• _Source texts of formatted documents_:

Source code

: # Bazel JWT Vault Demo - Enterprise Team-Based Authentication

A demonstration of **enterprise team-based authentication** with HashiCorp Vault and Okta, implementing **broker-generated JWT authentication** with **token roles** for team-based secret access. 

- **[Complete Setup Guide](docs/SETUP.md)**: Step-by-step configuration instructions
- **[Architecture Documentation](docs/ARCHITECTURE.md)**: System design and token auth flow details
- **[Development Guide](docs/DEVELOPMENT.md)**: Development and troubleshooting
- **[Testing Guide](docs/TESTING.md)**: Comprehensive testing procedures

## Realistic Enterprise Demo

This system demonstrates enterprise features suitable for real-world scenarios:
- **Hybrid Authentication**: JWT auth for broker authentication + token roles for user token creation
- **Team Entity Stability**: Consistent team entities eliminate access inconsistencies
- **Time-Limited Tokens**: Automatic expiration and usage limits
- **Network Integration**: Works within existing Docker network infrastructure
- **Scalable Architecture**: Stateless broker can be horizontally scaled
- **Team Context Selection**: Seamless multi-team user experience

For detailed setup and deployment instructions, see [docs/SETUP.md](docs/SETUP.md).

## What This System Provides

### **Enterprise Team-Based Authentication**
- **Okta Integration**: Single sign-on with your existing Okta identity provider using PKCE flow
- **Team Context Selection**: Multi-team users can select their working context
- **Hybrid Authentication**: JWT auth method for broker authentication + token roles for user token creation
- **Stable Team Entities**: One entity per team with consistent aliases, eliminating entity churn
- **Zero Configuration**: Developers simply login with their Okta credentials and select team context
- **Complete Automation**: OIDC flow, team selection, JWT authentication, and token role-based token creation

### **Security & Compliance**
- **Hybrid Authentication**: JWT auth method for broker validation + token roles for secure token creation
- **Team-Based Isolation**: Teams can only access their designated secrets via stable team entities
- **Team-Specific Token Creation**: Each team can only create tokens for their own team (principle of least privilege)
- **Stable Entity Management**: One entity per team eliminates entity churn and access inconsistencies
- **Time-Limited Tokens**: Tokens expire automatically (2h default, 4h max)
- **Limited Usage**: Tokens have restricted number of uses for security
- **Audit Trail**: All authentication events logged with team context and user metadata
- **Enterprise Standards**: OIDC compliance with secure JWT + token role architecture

• _To do_: Arrange the lines of the listing above as a numbered list, from the line containing "For detailed setup" through the line containing "## What This System Provides", with blank lines omitted.

• _Written answer_:
1. For detailed setup and deployment instructions, see [docs/SETUP.md](docs/SETUP.md).
2. ## What This System Provides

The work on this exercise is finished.